Отрывок.
━━━━━━━━
Что такое критика, в чем суть критического суждения и почему сугубо отрицательное может в то же время быть вполне позитивным? Ответить на эти вопросы попытался Александр Иванов в лекции «Энергия негативного: литературная критика и философия», прочитанной в рамках цикла «История литературной критики», который Дом творчества Переделкино организовал совместно с «Горьким». Публикуем текстовую версию его выступления.

Все мы начиная с 24 февраля 2022 года оказались перед лицом наступающего варварства, насилия и лжи. В этой ситуации чрезвычайно важно сохранить хотя бы остатки культуры и поддержать ценности гуманизма — в том числе ради будущего России. Поэтому редакция «Горького» продолжит говорить о книгах, напоминая нашим читателям, что в мире остается место мысли и вымыслу.

Отсутствие

Слову «критика» зачастую придают отрицательное значение: критиковать — значит высказывать негативную реакцию, говорить о чем-то, что нас не устраивает. Однако это не всегда так. Как ни парадоксально, в нашей культурной традиции негативное часто является синонимом чего-то очень важного и позитивного. Швейцарский богослов Карл Барт в книге «Послание к Римлянам» писал:

«Один может быть чем-то для другого, однако не путем того, что он желает быть для него чем-то, то есть не своим внутренним богатством, не тем, что он есть, но тем, что он не есть, своей бедностью, своим воздыханием и надеждой, ожиданием и спешкой, всем тем в своей сущности, что указывает на иную сущность, простирающуюся за пределы его горизонта и за пределы его сил. Апостол — это не позитив, а негатив. Он — человек, в котором проявляется такая пустота».
━━━━━━━━
Раздел данных.
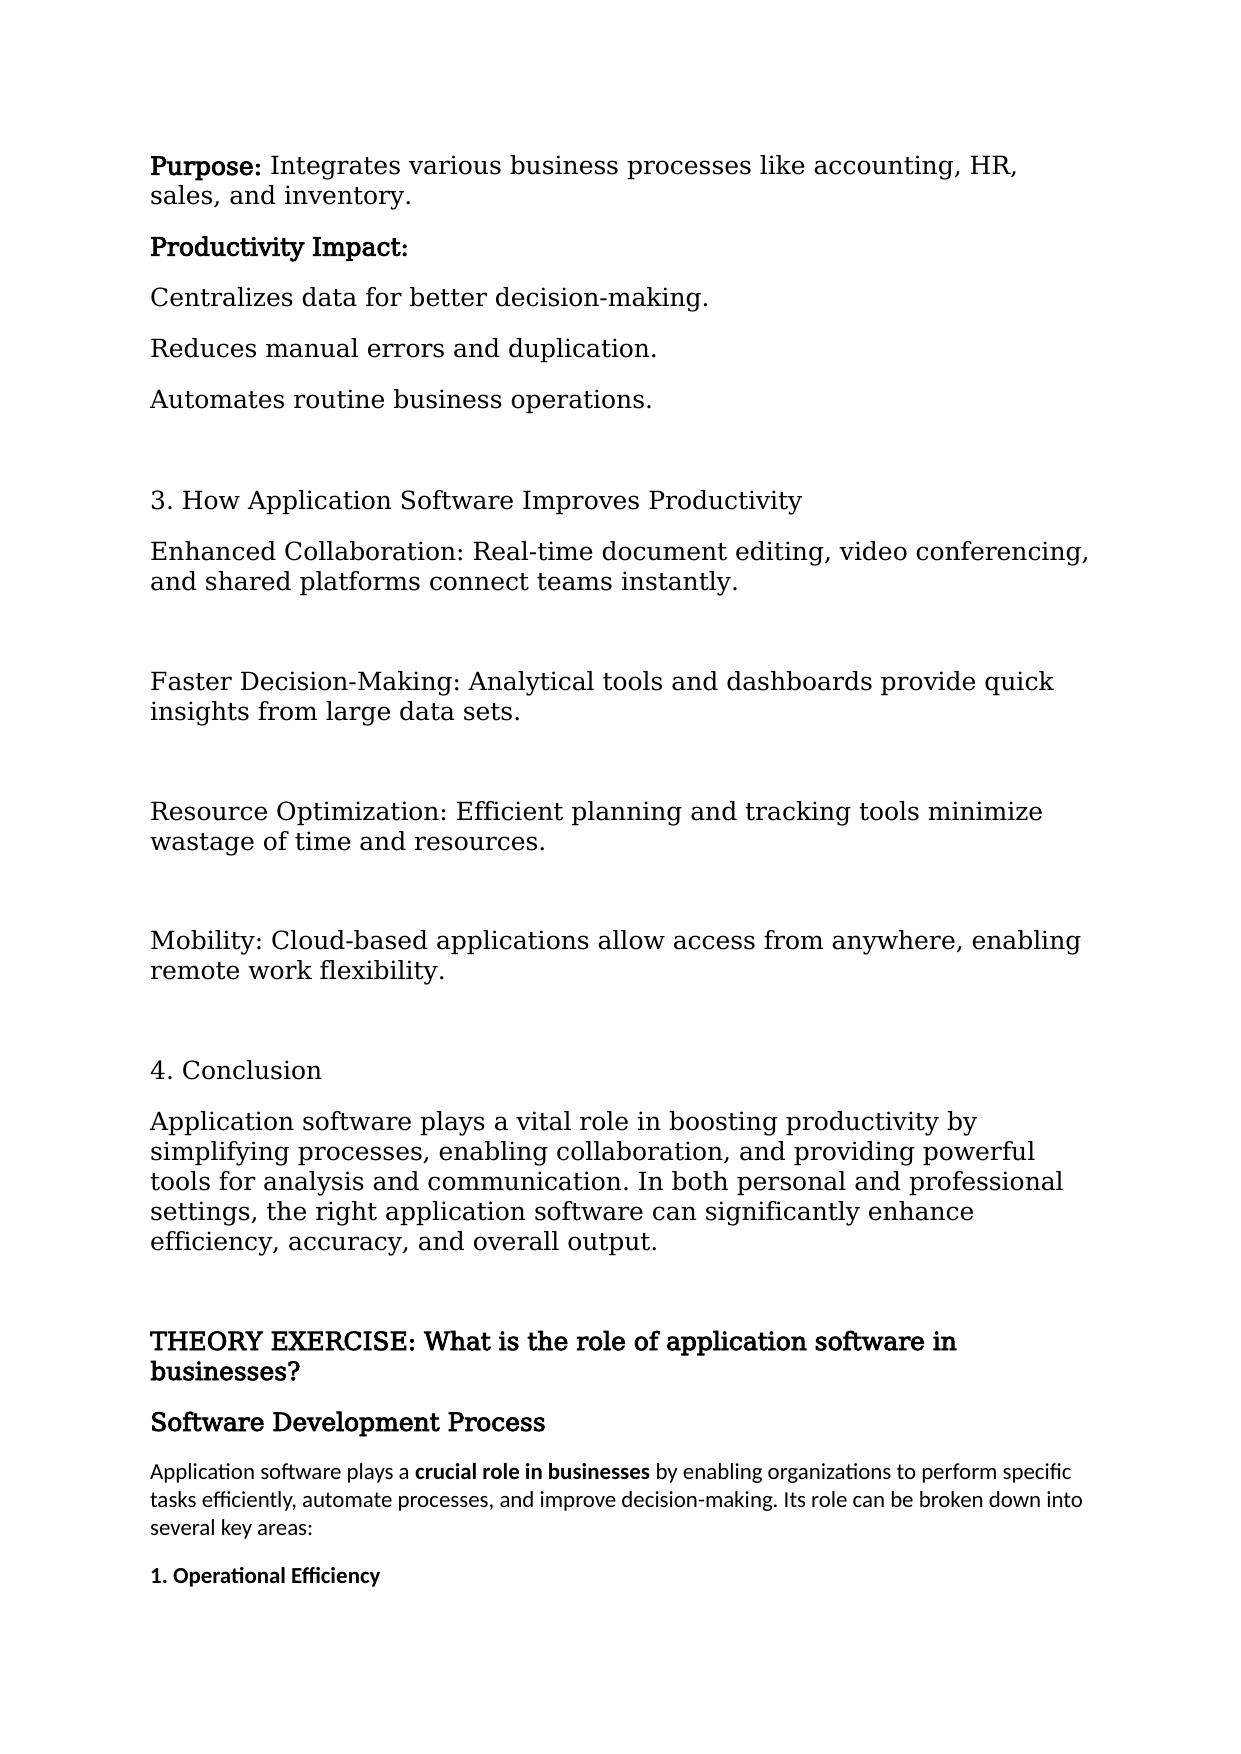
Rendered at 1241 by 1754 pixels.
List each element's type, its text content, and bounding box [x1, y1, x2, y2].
━━━━━━━━
Задание.
Напишите продолжение текста о литературной критике и энергии негативного. Начните сразу после цитаты из Карла Барта.

Результат выполнения.
Это высказывание заключает в себе очень важный момент, связанный с критикой: негативность критики ассоциируется у Барта, как и у всей европейской традиции, с бедностью и отсутствием некоего материального, позитивного начала в том, что мы называем божественным. Недавно вышел третий том книги немецкого слависта Дирка Уффельманна «Самоуничижение Христа. Метафоры и метонимии в русской культуре», где рассматривается теологический тезис о том, что Христос унизил свою божественную природу до человеческой и претерпел все страдания, свойственные рабскому состоянию человека. В теологии это явление называется ке́нозис (греч. κένωσις — опустошение, истощение). Дирк Уффельманн считает, что самоуничижение, самоумаление является главной идеей русской культуры в целом. Если мы говорим о русской культуре, то, по мнению Уффельманна, должны рассматривать ее как культуру, где высшей ценностью является негативность, отсутствие: отсутствие богатства, ума, здоровья и даже жизни. Самоуничижение, а не самовосхваление ставится на первое место. Если вспомнить Толстого, Достоевского и вообще всю русскую классику, то придется, пожалуй, согласиться с этим утверждением.

Суждение

Критика — понятие, которое обычно ассоциируется с немецкой мыслью, прежде всего с Кантом и его трудами «Критика чистого разума», «Критика практического разума» и «Критика способности суждения». Кант предложил революционную для философии идею, которую назвал «коперниканским переворотом». До «переворота» считалось, что, для того чтобы познать мир, нужно сконцентрироваться на мире, на том, что мы видим, имеем в качестве объекта исследований, источника знаний и так далее. В «Критике чистого разума» Кант выдвинул противоположную идею: чтобы познать мир, нужно сконцентрироваться не на объекте познания, а на познающем субъекте, так как именно в поле субъекта лежат возможности знания. То есть для того, чтобы познавать, нам нужно сначала выяснить, что́ мы можем познать. Это понимание границ наших возможностей Кант и называл критикой.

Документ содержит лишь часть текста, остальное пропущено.